» ACTIONS TO TAKE:
A. Using the forex trading text, explain why Frey advises staying away from really exotic structures.
B. Quote the forex trading text word for word, everything from "Due diligence is" down to "and registration information.".

(TEXT PROVIDED)

Mark Frey, VP of forex trading at CustomHouse, says capital preservation is key. He says the first level of discipline is to cut your losing trades short and not to alter your specified stop loss levels.

“One of the hardest things to learn is to allow your gains to run and cut your losses short. Too many people allow their egos to get wrapped up in their trades. They don’t want to admit they’re wrong so they let their losses run longer than they should. As soon as they [have a winner] they take small gains so they can pat themselves on the back and say ‘I’m right,’” Frey says. This, of course, is the opposite of what a trader should do and allows a couple of losses to wipe out all of that trader’s previous gains.


You also must choose between trading the OTC cash forex market or exchange-traded currency futures. In the cash market, it’s easier to control the size of your trade. While cash forex often is offered with “no fees,” fees are imbedded in the bid-ask spread and can be significantly higher than futures depending on the platform, timeframe you are trading and size of your trades. Also, cash platforms do not have all of the protections of a regulated futures exchange.

Waters says the difference in liquidity is important when looking at futures vs. the cash market. “Look at the less liquid times of day. In the early evening hours, you’ve got better liquidity in the cash market than the futures market. On a 24-hour basis, you’ve got deeper liquidity and narrower spreads in the cash market,” she says, adding that your leverage and your flexibility with leverage can factor into your decision.

“Liquidity and leverage really make a difference between futures and cash. It’s traditional in spot fx markets that we offer [100-1] leverage, and usually in futures with a broker you might get [20-1], so that makes a big difference,” she says. Most experts will tell you not to utilize all the leverage available to you, as that is a recipe for failure.

Frey says the interbank market is by far where you find the best liquidity. “The CME Globex futures market for major currencies is fine — you have decent depth of market, you have decent liquidity, but if you’re going to trade anything less standard than kiwi, you’re going to find substandard liquidity across most time zones. You need to be wary of that in the futures market,” he says.

Of course a beginning trader should probably stick with the most liquid pairs and wait until he or she gains more experience to trade more exotic instruments like obscure currencies and cross pairs.

Other product offerings in forex include options and ETFs. Waters says deciding which one to trade depends on your investment objectives and how you want to diversify your portfolio. She adds that one drawback to ETFs is that fees can be higher.

Frey says there’s high risk and high reward with options trading because of the levels of volatility.

Frey adds that price transparency is an important issue. “When you get into more exotic products, it becomes a question of transparency of price. Any time there’s a lack of transparency of price means you’re not getting the most efficient price. Stay away from really exotic structures because you want to trade structures that have good liquidity and are relatively transparent so you can be assured of an efficient and effective price,” he says.

In February, CME Group announced it would launch a series of e-micro contracts aimed at retail traders. The contracts will be one-tenth the size of the corresponding CME Group forex contracts and are geared towards individual traders and small commodity trading advisors.


Due diligence is always an important first step before opening up a trading account and it is more important in forex. Always do business with a registered forex firm. Check NFA’s Web site for background checks and registration information.

The CFTC’s Web site has guides for protecting yourself from forex fraud and includes posts and archives of all enforcement activities.

For a beginning forex trader, it’s important to educate yourself, discipline yourself and know what you stand to lose or gain. “Don’t commit too much capital to any one trade. That’s the biggest thing,” Frey says.

(End TEXT PROVIDED)
(DATASET RECORDS)

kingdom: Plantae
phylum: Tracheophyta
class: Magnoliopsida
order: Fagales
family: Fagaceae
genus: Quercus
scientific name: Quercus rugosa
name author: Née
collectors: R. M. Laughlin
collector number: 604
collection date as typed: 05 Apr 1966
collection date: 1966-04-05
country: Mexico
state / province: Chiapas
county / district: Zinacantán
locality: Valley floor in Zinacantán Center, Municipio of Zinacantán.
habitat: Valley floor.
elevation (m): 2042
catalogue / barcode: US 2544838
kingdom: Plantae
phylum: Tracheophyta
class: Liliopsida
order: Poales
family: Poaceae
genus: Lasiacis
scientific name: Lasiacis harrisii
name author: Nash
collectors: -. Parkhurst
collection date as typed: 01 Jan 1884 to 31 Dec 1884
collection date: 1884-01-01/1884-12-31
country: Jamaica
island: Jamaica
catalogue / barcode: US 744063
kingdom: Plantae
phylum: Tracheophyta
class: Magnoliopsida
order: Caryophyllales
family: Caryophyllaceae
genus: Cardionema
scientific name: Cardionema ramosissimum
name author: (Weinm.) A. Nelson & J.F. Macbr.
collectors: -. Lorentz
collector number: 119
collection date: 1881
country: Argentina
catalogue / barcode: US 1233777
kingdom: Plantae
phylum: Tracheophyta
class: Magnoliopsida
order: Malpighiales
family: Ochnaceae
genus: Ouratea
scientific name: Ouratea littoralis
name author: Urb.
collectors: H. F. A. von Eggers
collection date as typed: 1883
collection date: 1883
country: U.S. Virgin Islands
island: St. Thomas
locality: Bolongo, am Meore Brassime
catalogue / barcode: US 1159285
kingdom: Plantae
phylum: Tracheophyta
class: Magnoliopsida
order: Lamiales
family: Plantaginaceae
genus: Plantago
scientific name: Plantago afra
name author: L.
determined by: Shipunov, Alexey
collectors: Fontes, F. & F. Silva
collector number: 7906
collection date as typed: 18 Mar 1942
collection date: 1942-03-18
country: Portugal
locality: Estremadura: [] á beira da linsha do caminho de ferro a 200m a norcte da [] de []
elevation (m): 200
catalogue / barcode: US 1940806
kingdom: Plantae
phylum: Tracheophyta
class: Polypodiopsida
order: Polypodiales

(End DATASET RECORDS)

» RESPONSES FOR EACH TASK:
A. Frey says exotic products raise a question of price transparency, and a lack of transparency means you're not getting the most efficient price. He advises trading structures with good liquidity that are relatively transparent, so you can be assured of an efficient and effective price.

B.
Due diligence is always an important first step before opening up a trading account and it is more important in forex. Always do business with a registered forex firm. Check NFA’s Web site for background checks and registration information.